▶ _DESCRIPTION OF THE TASK_:
From the first line of the listing below to the line containing "right wrist: (123, 149)", write out everything exactly. No pictures.

▶ _ENTRIES PROVIDED_:
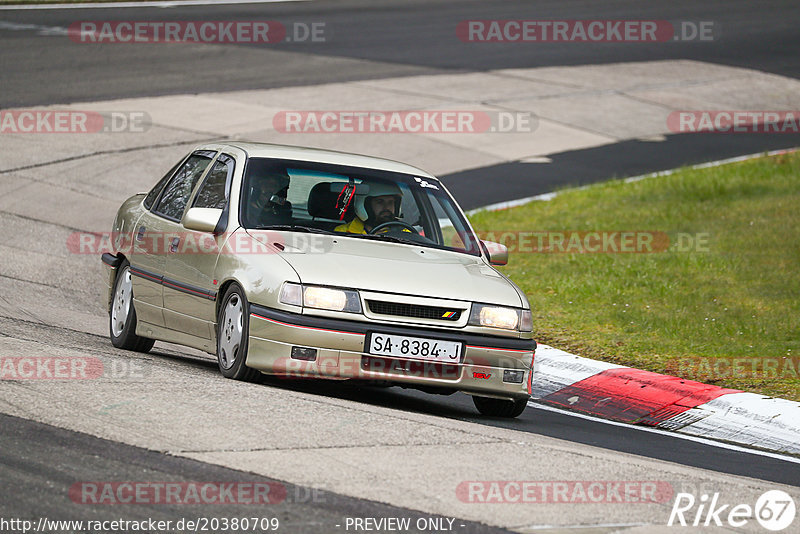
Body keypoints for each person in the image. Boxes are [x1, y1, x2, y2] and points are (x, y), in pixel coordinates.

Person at [335, 182, 403, 234]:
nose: (387, 207)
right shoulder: (342, 232)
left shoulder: (406, 234)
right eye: (380, 202)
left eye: (390, 202)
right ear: (365, 205)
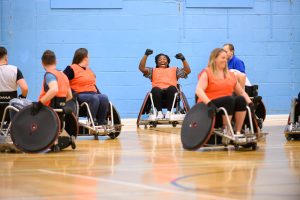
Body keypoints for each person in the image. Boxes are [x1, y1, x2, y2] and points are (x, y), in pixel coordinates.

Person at [196, 48, 253, 137]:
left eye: (226, 58)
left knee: (241, 99)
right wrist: (209, 103)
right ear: (214, 59)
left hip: (227, 105)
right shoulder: (207, 72)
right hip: (209, 107)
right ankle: (227, 131)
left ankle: (237, 132)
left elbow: (241, 92)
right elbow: (199, 90)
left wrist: (250, 103)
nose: (225, 60)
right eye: (223, 58)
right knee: (229, 99)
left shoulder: (230, 75)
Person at [139, 49, 191, 119]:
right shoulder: (152, 71)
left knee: (172, 88)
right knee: (155, 89)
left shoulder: (174, 70)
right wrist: (146, 55)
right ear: (157, 62)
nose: (162, 61)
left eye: (164, 59)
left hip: (172, 95)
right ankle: (159, 113)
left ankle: (168, 113)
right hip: (157, 95)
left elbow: (187, 71)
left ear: (168, 62)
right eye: (159, 60)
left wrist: (183, 59)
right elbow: (141, 68)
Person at [63, 48, 109, 125]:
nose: (89, 58)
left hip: (93, 93)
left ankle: (101, 122)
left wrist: (99, 93)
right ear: (85, 58)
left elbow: (93, 84)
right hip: (79, 95)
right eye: (88, 56)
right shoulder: (71, 68)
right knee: (94, 98)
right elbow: (63, 80)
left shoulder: (89, 70)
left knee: (104, 97)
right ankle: (92, 120)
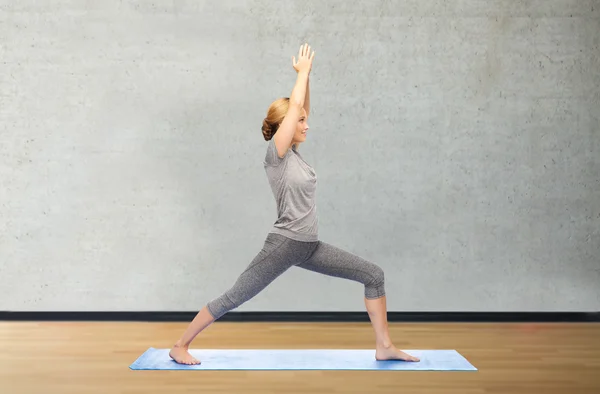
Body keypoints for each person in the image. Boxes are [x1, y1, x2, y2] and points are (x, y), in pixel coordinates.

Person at [169, 43, 420, 365]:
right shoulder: (277, 156)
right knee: (235, 296)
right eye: (299, 121)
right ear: (286, 125)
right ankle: (180, 345)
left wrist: (308, 77)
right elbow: (297, 106)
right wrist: (301, 75)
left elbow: (303, 107)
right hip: (285, 244)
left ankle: (384, 346)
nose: (307, 125)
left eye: (304, 120)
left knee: (373, 275)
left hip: (309, 246)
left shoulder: (295, 158)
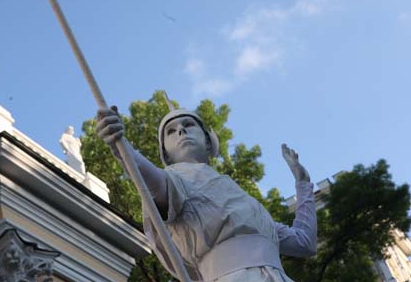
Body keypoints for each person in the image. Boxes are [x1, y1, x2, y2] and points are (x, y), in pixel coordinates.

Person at [97, 106, 317, 282]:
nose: (181, 131)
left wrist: (303, 183)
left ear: (209, 140)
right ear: (165, 152)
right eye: (170, 131)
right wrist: (123, 149)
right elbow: (153, 183)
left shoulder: (250, 208)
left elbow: (304, 243)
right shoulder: (175, 178)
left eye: (188, 124)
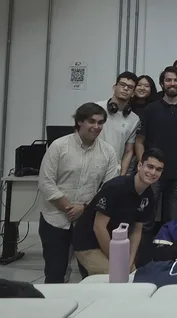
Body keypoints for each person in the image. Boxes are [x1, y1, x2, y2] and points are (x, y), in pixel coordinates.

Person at [37, 103, 119, 282]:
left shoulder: (108, 152)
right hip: (55, 219)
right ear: (79, 122)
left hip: (87, 222)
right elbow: (45, 182)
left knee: (91, 275)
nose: (96, 127)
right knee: (55, 272)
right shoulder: (59, 146)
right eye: (92, 121)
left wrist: (84, 208)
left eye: (100, 123)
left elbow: (108, 189)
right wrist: (69, 207)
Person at [72, 149, 163, 277]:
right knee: (114, 275)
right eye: (150, 167)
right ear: (140, 165)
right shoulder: (115, 187)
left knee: (132, 276)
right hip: (88, 243)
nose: (153, 172)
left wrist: (129, 262)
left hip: (116, 244)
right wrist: (117, 261)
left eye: (158, 169)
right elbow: (98, 227)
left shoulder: (148, 198)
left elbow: (136, 232)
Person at [134, 66, 177, 243]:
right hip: (152, 174)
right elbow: (139, 140)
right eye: (168, 80)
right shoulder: (150, 109)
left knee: (173, 220)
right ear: (162, 83)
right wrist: (143, 166)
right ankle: (143, 257)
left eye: (176, 80)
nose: (172, 83)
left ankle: (169, 257)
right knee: (146, 220)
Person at [96, 72, 141, 176]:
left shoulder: (134, 119)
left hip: (114, 170)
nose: (125, 89)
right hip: (91, 165)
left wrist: (122, 174)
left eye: (130, 87)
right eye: (122, 85)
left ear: (133, 93)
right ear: (114, 87)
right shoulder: (96, 108)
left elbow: (128, 151)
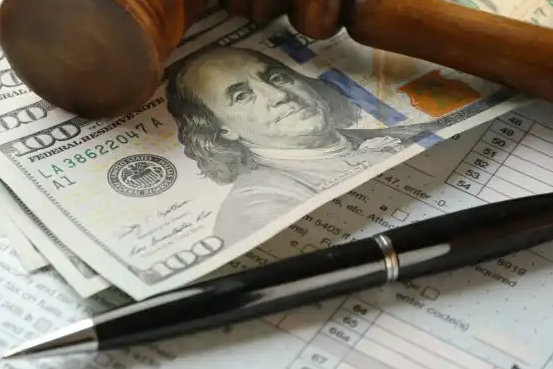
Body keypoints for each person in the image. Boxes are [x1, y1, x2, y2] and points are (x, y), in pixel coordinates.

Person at [164, 46, 430, 240]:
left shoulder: (404, 136)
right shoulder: (259, 206)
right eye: (243, 96)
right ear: (222, 129)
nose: (279, 94)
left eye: (277, 78)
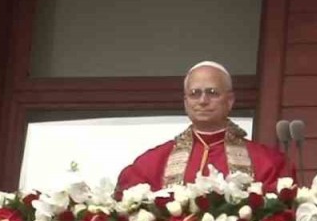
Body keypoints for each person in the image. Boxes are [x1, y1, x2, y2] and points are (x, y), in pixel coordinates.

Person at [116, 61, 289, 190]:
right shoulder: (153, 162)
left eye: (212, 93)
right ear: (186, 102)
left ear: (229, 101)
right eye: (194, 93)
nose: (203, 101)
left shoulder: (267, 162)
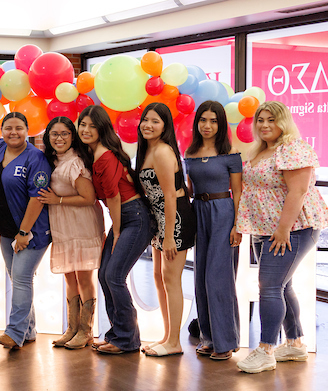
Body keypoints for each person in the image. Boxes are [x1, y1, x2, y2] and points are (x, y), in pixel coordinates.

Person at [235, 101, 328, 374]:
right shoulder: (259, 150)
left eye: (271, 120)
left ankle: (265, 350)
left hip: (292, 229)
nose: (265, 125)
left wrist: (283, 229)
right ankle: (295, 343)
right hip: (264, 229)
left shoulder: (293, 149)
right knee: (282, 286)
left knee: (271, 287)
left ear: (283, 122)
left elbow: (297, 192)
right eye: (261, 120)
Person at [77, 106, 152, 354]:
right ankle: (116, 334)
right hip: (123, 218)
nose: (85, 130)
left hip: (135, 217)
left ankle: (128, 339)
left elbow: (114, 197)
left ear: (101, 129)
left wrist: (116, 231)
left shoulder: (106, 156)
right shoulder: (93, 155)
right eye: (82, 125)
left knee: (114, 276)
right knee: (104, 275)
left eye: (91, 126)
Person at [0, 112, 52, 349]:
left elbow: (38, 198)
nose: (13, 132)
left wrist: (23, 233)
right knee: (17, 279)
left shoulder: (36, 158)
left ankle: (14, 333)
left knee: (22, 279)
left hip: (32, 232)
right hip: (5, 231)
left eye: (19, 128)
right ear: (1, 130)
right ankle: (29, 330)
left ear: (27, 130)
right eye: (8, 128)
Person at [38, 116, 105, 349]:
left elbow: (89, 198)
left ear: (72, 136)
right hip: (62, 226)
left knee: (84, 277)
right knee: (69, 275)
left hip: (82, 224)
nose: (59, 138)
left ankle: (86, 331)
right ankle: (72, 327)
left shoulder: (76, 162)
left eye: (65, 133)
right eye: (54, 134)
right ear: (47, 137)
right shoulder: (53, 161)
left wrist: (58, 200)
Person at [136, 102, 196, 357]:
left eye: (155, 121)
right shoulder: (148, 150)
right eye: (145, 120)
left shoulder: (162, 152)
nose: (148, 125)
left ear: (165, 126)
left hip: (175, 220)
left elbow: (170, 196)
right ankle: (166, 336)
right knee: (159, 280)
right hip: (160, 222)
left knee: (171, 280)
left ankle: (175, 342)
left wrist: (169, 235)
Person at [184, 101, 242, 360]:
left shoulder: (231, 153)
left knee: (218, 280)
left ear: (221, 124)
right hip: (199, 212)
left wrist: (238, 225)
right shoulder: (190, 151)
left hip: (223, 212)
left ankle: (226, 341)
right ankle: (208, 337)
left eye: (213, 121)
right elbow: (188, 188)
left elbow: (238, 191)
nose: (207, 125)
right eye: (203, 120)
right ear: (197, 123)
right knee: (200, 279)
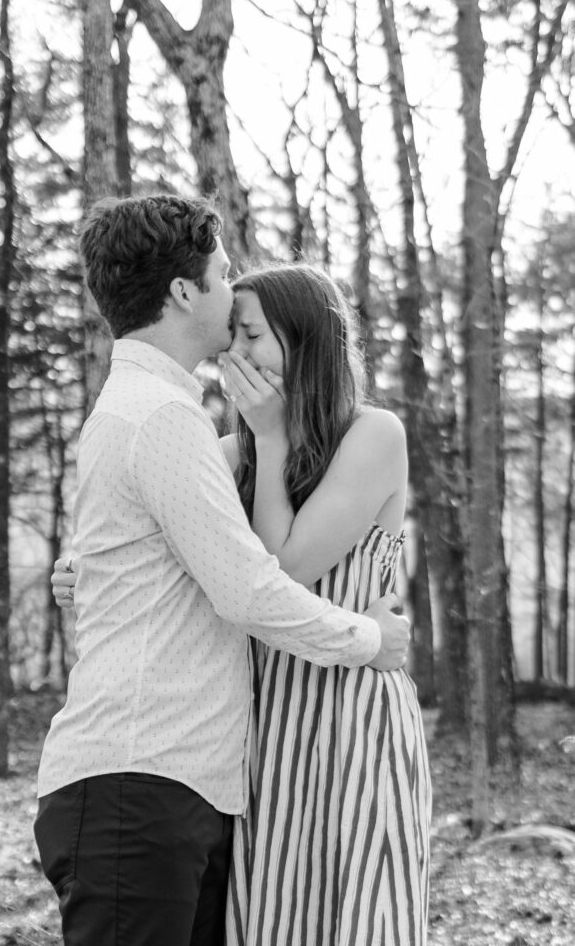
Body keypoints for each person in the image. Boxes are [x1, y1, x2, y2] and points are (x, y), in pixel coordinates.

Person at [35, 194, 410, 946]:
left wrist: (94, 572)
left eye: (254, 331)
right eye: (222, 278)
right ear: (183, 292)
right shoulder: (169, 419)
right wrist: (371, 639)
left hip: (239, 761)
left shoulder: (163, 415)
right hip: (154, 770)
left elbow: (169, 547)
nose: (237, 337)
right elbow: (251, 585)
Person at [219, 265, 432, 946]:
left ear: (305, 338)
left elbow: (284, 571)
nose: (235, 353)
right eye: (230, 336)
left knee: (358, 917)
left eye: (250, 334)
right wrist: (77, 572)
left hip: (352, 716)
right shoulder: (232, 453)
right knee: (272, 916)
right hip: (264, 721)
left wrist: (270, 439)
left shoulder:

▶ _FINISHED TASK_:
Body keypoints for each person in the image. Boxes are [x1, y1, x2, y2] and points are (x, y), in pixel coordinates.

Person at [335, 182, 403, 234]:
nose: (387, 207)
right shoulder: (342, 232)
left shoulder: (406, 234)
right eye: (380, 202)
left eye: (390, 202)
right ear: (365, 205)
Body keypoints for each person in the image. Boxes are [x1, y1, x2, y2] and points are (x, y), in pixel coordinates.

Person at [196, 48, 253, 137]:
left eye: (226, 58)
left knee: (241, 99)
right wrist: (209, 103)
right ear: (214, 59)
left hip: (227, 105)
right shoulder: (207, 72)
right hip: (209, 107)
right ankle: (227, 131)
left ankle: (237, 132)
left elbow: (241, 92)
right elbow: (199, 90)
left wrist: (250, 103)
nose: (225, 60)
right eye: (223, 58)
right knee: (229, 99)
left shoulder: (230, 75)
Person at [139, 49, 191, 119]:
right shoulder: (152, 71)
left knee: (172, 88)
right knee: (155, 89)
left shoulder: (174, 70)
right wrist: (146, 55)
right ear: (157, 62)
nose: (162, 61)
left eye: (164, 59)
left hip: (172, 95)
right ankle: (159, 113)
left ankle: (168, 113)
right hip: (157, 95)
left elbow: (187, 71)
left ear: (168, 62)
right eye: (159, 60)
left wrist: (183, 59)
right elbow: (141, 68)
Person at [63, 48, 109, 125]:
nose: (89, 58)
left hip: (93, 93)
left ankle: (101, 122)
left wrist: (99, 93)
right ear: (85, 58)
left elbow: (93, 84)
right hip: (79, 95)
right eye: (88, 56)
right shoulder: (71, 68)
right knee: (94, 98)
right elbow: (63, 80)
left shoulder: (89, 70)
left knee: (104, 97)
right ankle: (92, 120)
Body keypoints for each person in the image. Boxes are [x1, y1, x2, y2] and points are (x, y), in pixel coordinates.

Person at [169, 43, 420, 365]:
right shoulder: (277, 156)
right knee: (235, 296)
right eye: (299, 121)
right ear: (286, 125)
right ankle: (180, 345)
left wrist: (308, 77)
right elbow: (297, 106)
right wrist: (301, 75)
left elbow: (303, 107)
right hip: (285, 244)
left ankle: (384, 346)
nose: (307, 125)
left eye: (304, 120)
left knee: (373, 275)
left hip: (309, 246)
left shoulder: (295, 158)
Body keypoints for each person in the image. Boxes are [x1, y1, x2, y2] and points are (x, y), in pixel coordinates.

Person at [97, 106, 317, 282]:
nose: (181, 131)
left wrist: (303, 183)
left ear: (209, 140)
right ear: (165, 152)
right eye: (170, 131)
right wrist: (123, 149)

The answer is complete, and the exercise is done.